The Other California: California's Biggest Volcano

In reference to yesterday's question of the day, well, there was a bit of trickery involved. Mt. Shasta was correctly identified in the photo by several readers, and Mt. Shasta is a huge volcano. It is certainly the tallest volcano in California, it is the largest stratovolcano (composite cone) in the Cascades Range (second in height behind Mt. Rainier, but bulkier), and by some accounts could be the biggest stratovolcano on the planet (I can't confirm that one). wasn't the biggest volcano in the picture. On the boundary between the Cascades and the Modoc Plateau provinces are several shield volcano complexes, including Newberry Volcano in Oregon, and the broad dome of Medicine Lake Highland in California. Even though the highest summit on MLH does not exceed 8,000 feet, the volume of the complex is more than 130 cubic miles, as compared to Shasta's 108 cubic miles. It is California's biggest volcano.

Shields are largely composed of basaltic lavas, which tend to be less viscous, and thus less likely to develop steep slopes as they congeal. So the slopes of the mountains are usually quite gentle, and rarely produce strikingly high mountains (here is a photo of Mauna Loa, one of the biggest shields on the planet). In yesterday's photo, MLH takes up most of the photo, with Shasta on the far right-hand side. In the photo above, I was standing on a cinder cone on the flank of MLH, and couldn't fit the whole mountain in the frame.

As far as my biased self is concerned, MLH is one of the best places to visit a volcano in California. It will take a number of blog entries to cover all the fascinating features scattered around the mountain. Most of the volcano is under the jurisdiction of U.S. Forest Service, but a significant portion of the northeast flank is preserved as Lava Beds National Monument.

A picture from one of the summits of the complex, Little Mt. Hoffman, shows one of the oddities of the giant shield of MLH. The gray edifice in the foreground is Little Glass Mountain, a dome of pumice and obsidian of rhyolitic composition. On a volcano largely composed of black basalt, viscous flows of rhyolite (a completely different lava) should be deemed a bit strange. That's Mt. Shasta in the distance.

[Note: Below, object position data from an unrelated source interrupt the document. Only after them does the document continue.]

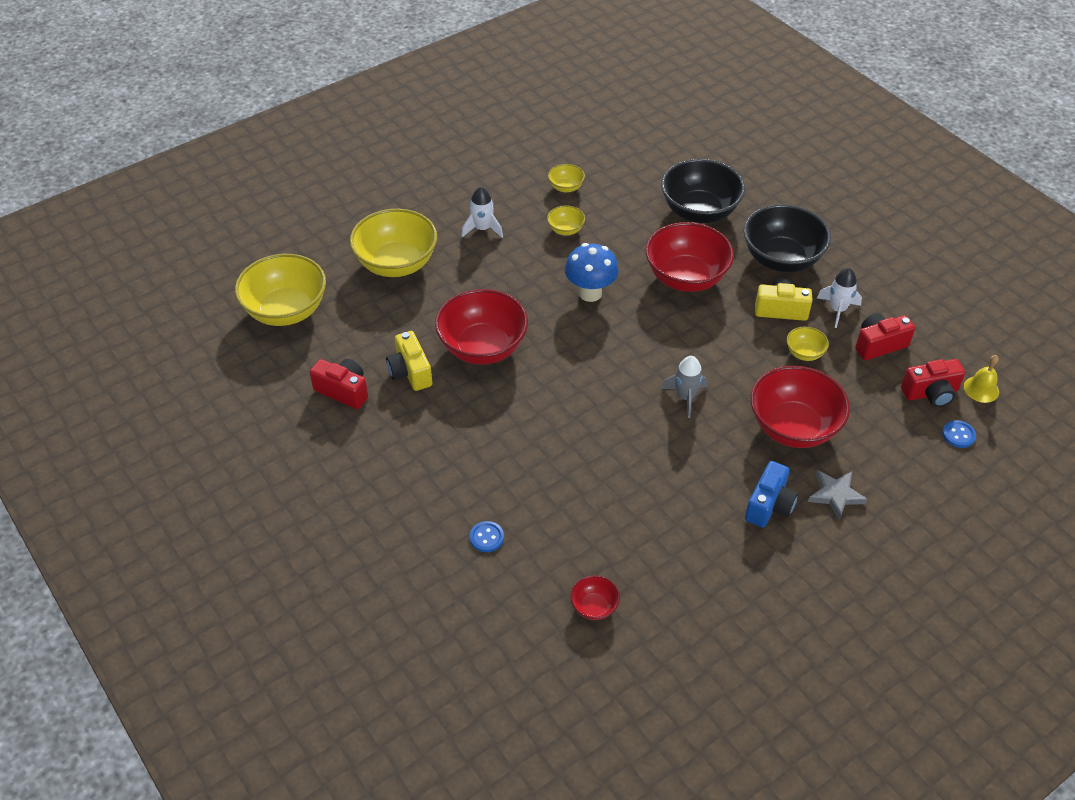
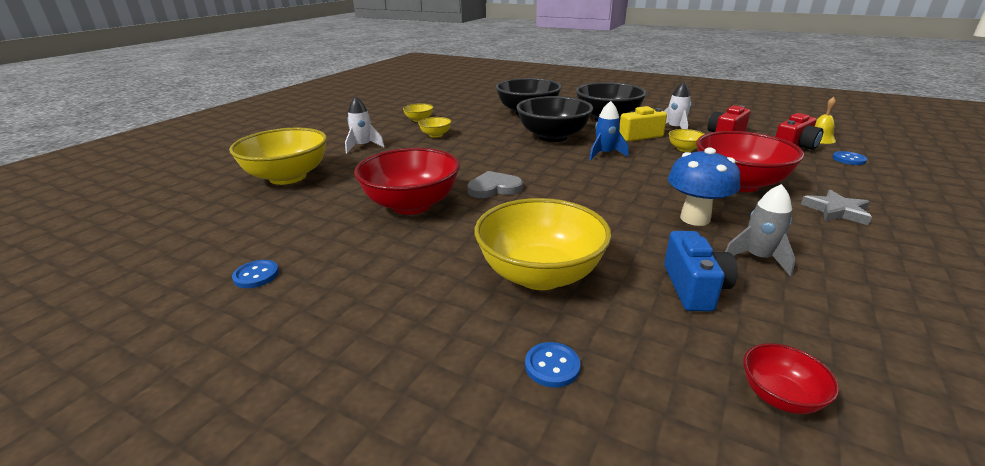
camera: 25 degrees left, 20 degrees down
(286, 310) = (160, 231): yellow bowl -> yellow bowl (540, 274)
(343, 391) = (256, 275): red camera -> blue button
(410, 372) = (339, 239): yellow camera -> none
(565, 349) = (494, 188): none -> grey heart
(590, 293) = (486, 157): blue mushroom -> blue mushroom (695, 218)
(685, 397) = (631, 189): grey rocket -> grey rocket (758, 258)
(686, 278) = (553, 137): red bowl -> black bowl
(712, 331) = (605, 154): none -> blue rocket
(769, 505) = (801, 233): blue camera -> blue camera (694, 288)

The Medicine Lake Highland sits astride an ill-defined boundary between the Cascades and the Modoc Plateau. For purpose of these blogs, I'm going to lump it with the Modoc Plateau, as some of the story I will be telling about the mountain will spill into Modoc territory. The Modoc Plateau is a lonely flat region in northeastern California floored by thousands of feet of basaltic lavas and intervening layers of lake and river sediments. The region is sliced by a lot of normal faults, and punctuated by numerous small cinder cones. The area is not considered all that volcanically active in the present day, except for the Medicine Lake Highland, which has cones and flows that are no older than 900 years. If you watch late-night television, you have seen the Modoc Plateau; it's that real estate that Erik Estrada tries to sell in the infomercials...hey, it's pretty country, but it's really isolated and lonely.

Stay tuned!

1 comment:

Gaelyn said...

Very cool Garry. I like all the hummocks that are seen on the western side of Shasta but know nothing of the eastern side. Have been to Newberry Crater and surrounding obsidian flows which are quite impressive. Been way too long since I've been to Lava Beds.